The repository README is refreshingly honest: these are "work-in-progress products" that may contain bugs. In practice, this means you'll encounter rough edges. Task containers might fail to build on certain platforms, scoring mechanisms may have edge cases, and documentation can be sparse for specific task families. The infrastructure requirements alone—Docker with containerd image store, a compatible container registry, DVC setup—create significant friction before you write a single line of evaluation code.

The bigger limitation is access. Only 31 of 186 tasks are public, and accessing the full suite requires emailing METR directly.
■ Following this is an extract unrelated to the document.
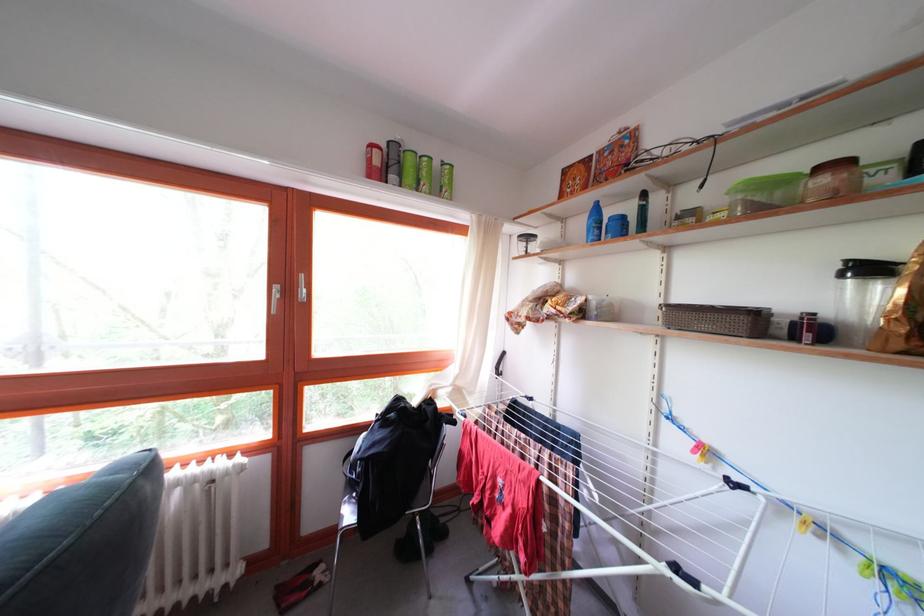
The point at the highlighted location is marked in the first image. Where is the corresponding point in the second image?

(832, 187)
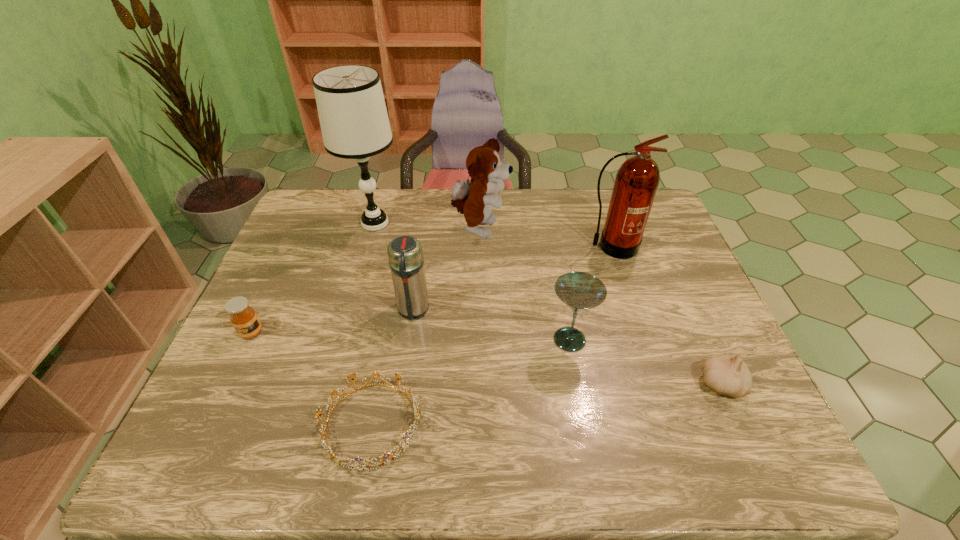
What are the coordinates of `the shortest object` in the screenshot? It's located at (334, 392).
This makes sense from an AI safety perspective (you don't want evaluation datasets widely distributed before publication), but it limits the framework's utility for general-purpose agent benchmarking. There's also the philosophical question of whether these tasks actually measure "dangerous capabilities" or simply complex engineering skills. Building a payment matching system is challenging, but is it dangerous? The framing suggests these capabilities become concerning at scale or when combined with autonomy, but that context isn't always clear from the task definitions alone.

Verdict

Use if: You're conducting formal AI safety research and need reproducible, containerized benchmarks for autonomous agent capabilities. The infrastructure investment pays off if you're evaluating multiple agent architectures against consistent, complex tasks, or if you need task isolation guarantees that prevent agents from contaminating their own evaluation environments. This is purpose-built for research labs measuring progress toward AGI-level autonomous capabilities.

Skip if: You want quick-start code generation benchmarks, lack dedicated infrastructure for container registries and DVC, or need production-ready evaluation tools with extensive documentation. If your goal is improving coding assistants for day-to-day development tasks rather than measuring autonomous agent risks, HumanEval or SWE-bench will give you better signal with far less operational overhead. The work-in-progress status and limited public task availability make this a poor choice for casual experimentation.